◆ Exercise data
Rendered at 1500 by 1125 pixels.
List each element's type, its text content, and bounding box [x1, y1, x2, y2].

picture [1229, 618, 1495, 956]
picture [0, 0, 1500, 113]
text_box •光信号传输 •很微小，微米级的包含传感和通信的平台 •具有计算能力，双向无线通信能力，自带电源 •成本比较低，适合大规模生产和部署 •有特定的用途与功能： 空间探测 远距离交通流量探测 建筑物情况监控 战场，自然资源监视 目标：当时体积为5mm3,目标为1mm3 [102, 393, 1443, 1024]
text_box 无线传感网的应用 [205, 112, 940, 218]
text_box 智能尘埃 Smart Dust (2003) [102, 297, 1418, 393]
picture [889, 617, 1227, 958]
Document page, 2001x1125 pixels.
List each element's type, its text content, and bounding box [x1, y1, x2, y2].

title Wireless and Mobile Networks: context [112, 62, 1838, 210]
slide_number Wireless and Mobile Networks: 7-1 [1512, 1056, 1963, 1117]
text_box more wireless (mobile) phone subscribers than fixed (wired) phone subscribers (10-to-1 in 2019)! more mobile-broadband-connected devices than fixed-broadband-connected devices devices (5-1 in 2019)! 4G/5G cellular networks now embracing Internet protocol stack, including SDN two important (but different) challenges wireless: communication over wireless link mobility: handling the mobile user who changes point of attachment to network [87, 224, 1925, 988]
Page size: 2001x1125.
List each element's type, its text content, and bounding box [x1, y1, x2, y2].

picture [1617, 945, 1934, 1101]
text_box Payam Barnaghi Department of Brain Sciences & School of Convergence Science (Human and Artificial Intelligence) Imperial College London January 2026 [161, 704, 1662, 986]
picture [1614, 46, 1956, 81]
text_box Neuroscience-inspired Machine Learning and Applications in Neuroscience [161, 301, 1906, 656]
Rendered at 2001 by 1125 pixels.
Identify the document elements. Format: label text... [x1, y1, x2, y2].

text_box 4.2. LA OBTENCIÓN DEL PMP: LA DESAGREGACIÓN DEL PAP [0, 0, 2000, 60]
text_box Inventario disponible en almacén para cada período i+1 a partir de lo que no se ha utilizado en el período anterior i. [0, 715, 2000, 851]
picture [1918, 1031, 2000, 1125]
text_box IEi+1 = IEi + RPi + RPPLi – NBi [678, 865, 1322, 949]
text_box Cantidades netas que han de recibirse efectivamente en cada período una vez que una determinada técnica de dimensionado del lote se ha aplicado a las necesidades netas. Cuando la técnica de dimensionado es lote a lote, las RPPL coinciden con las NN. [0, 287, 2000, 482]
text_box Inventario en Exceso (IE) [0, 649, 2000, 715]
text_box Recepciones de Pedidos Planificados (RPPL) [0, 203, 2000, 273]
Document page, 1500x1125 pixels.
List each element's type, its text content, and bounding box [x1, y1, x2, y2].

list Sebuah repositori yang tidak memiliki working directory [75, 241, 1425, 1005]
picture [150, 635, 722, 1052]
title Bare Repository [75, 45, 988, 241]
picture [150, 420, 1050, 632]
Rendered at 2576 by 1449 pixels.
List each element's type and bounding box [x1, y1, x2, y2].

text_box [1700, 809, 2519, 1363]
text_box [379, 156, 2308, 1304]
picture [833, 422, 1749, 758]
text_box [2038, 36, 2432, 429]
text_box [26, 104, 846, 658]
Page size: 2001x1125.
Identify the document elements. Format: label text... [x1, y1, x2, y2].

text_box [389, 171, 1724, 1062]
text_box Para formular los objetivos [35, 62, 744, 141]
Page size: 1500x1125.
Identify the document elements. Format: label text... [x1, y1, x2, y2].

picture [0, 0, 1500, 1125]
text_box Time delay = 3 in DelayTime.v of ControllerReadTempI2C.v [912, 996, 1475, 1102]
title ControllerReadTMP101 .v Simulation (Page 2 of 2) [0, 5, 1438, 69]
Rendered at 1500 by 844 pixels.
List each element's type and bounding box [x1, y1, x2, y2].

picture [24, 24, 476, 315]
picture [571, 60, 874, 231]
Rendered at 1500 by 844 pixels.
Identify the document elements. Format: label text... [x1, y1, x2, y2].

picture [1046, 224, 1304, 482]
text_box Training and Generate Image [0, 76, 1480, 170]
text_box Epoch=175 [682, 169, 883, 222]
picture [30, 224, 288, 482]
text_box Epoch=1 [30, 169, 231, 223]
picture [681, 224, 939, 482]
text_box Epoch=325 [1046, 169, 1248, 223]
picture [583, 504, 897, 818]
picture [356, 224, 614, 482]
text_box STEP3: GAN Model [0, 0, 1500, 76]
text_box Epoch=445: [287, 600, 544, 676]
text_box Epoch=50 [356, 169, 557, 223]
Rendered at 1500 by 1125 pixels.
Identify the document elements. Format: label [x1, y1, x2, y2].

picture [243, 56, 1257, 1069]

◆ Work instructions
Nothing in the records may be left out; transcribe all of them exactly.

◆ Answer to this problem
Rendered at 1500 by 1125 pixels.
List each element's type, its text content, and bounding box [x1, y1, x2, y2].

picture [1229, 618, 1495, 956]
picture [0, 0, 1500, 113]
text_box •光信号传输 •很微小，微米级的包含传感和通信的平台 •具有计算能力，双向无线通信能力，自带电源 •成本比较低，适合大规模生产和部署 •有特定的用途与功能： 空间探测 远距离交通流量探测 建筑物情况监控 战场，自然资源监视 目标：当时体积为5mm3,目标为1mm3 [102, 393, 1443, 1024]
text_box 无线传感网的应用 [205, 112, 940, 218]
text_box 智能尘埃 Smart Dust (2003) [102, 297, 1418, 393]
picture [889, 617, 1227, 958]
Document page, 2001x1125 pixels.
List each element's type, its text content, and bounding box [x1, y1, x2, y2].

title Wireless and Mobile Networks: context [112, 62, 1838, 210]
slide_number Wireless and Mobile Networks: 7-1 [1512, 1056, 1963, 1117]
text_box more wireless (mobile) phone subscribers than fixed (wired) phone subscribers (10-to-1 in 2019)! more mobile-broadband-connected devices than fixed-broadband-connected devices devices (5-1 in 2019)! 4G/5G cellular networks now embracing Internet protocol stack, including SDN two important (but different) challenges wireless: communication over wireless link mobility: handling the mobile user who changes point of attachment to network [87, 224, 1925, 988]
Page size: 2001x1125.
List each element's type, its text content, and bounding box [x1, y1, x2, y2].

picture [1617, 945, 1934, 1101]
text_box Payam Barnaghi Department of Brain Sciences & School of Convergence Science (Human and Artificial Intelligence) Imperial College London January 2026 [161, 704, 1662, 986]
picture [1614, 46, 1956, 81]
text_box Neuroscience-inspired Machine Learning and Applications in Neuroscience [161, 301, 1906, 656]
Rendered at 2001 by 1125 pixels.
Identify the document elements. Format: label text... [x1, y1, x2, y2].

text_box 4.2. LA OBTENCIÓN DEL PMP: LA DESAGREGACIÓN DEL PAP [0, 0, 2000, 60]
text_box Inventario disponible en almacén para cada período i+1 a partir de lo que no se ha utilizado en el período anterior i. [0, 715, 2000, 851]
picture [1918, 1031, 2000, 1125]
text_box IEi+1 = IEi + RPi + RPPLi – NBi [678, 865, 1322, 949]
text_box Cantidades netas que han de recibirse efectivamente en cada período una vez que una determinada técnica de dimensionado del lote se ha aplicado a las necesidades netas. Cuando la técnica de dimensionado es lote a lote, las RPPL coinciden con las NN. [0, 287, 2000, 482]
text_box Inventario en Exceso (IE) [0, 649, 2000, 715]
text_box Recepciones de Pedidos Planificados (RPPL) [0, 203, 2000, 273]
Document page, 1500x1125 pixels.
List each element's type, its text content, and bounding box [x1, y1, x2, y2].

list Sebuah repositori yang tidak memiliki working directory [75, 241, 1425, 1005]
picture [150, 635, 722, 1052]
title Bare Repository [75, 45, 988, 241]
picture [150, 420, 1050, 632]
Rendered at 2576 by 1449 pixels.
List each element's type and bounding box [x1, y1, x2, y2].

text_box [1700, 809, 2519, 1363]
text_box [379, 156, 2308, 1304]
picture [833, 422, 1749, 758]
text_box [2038, 36, 2432, 429]
text_box [26, 104, 846, 658]
Page size: 2001x1125.
Identify the document elements. Format: label text... [x1, y1, x2, y2].

text_box [389, 171, 1724, 1062]
text_box Para formular los objetivos [35, 62, 744, 141]
Page size: 1500x1125.
Identify the document elements. Format: label text... [x1, y1, x2, y2].

picture [0, 0, 1500, 1125]
text_box Time delay = 3 in DelayTime.v of ControllerReadTempI2C.v [912, 996, 1475, 1102]
title ControllerReadTMP101 .v Simulation (Page 2 of 2) [0, 5, 1438, 69]
Rendered at 1500 by 844 pixels.
List each element's type and bounding box [x1, y1, x2, y2].

picture [24, 24, 476, 315]
picture [571, 60, 874, 231]
Rendered at 1500 by 844 pixels.
Identify the document elements. Format: label text... [x1, y1, x2, y2].

picture [1046, 224, 1304, 482]
text_box Training and Generate Image [0, 76, 1480, 170]
text_box Epoch=175 [682, 169, 883, 222]
picture [30, 224, 288, 482]
text_box Epoch=1 [30, 169, 231, 223]
picture [681, 224, 939, 482]
text_box Epoch=325 [1046, 169, 1248, 223]
picture [583, 504, 897, 818]
picture [356, 224, 614, 482]
text_box STEP3: GAN Model [0, 0, 1500, 76]
text_box Epoch=445: [287, 600, 544, 676]
text_box Epoch=50 [356, 169, 557, 223]
Rendered at 1500 by 1125 pixels.
Identify the document elements. Format: label [x1, y1, x2, y2].

picture [243, 56, 1257, 1069]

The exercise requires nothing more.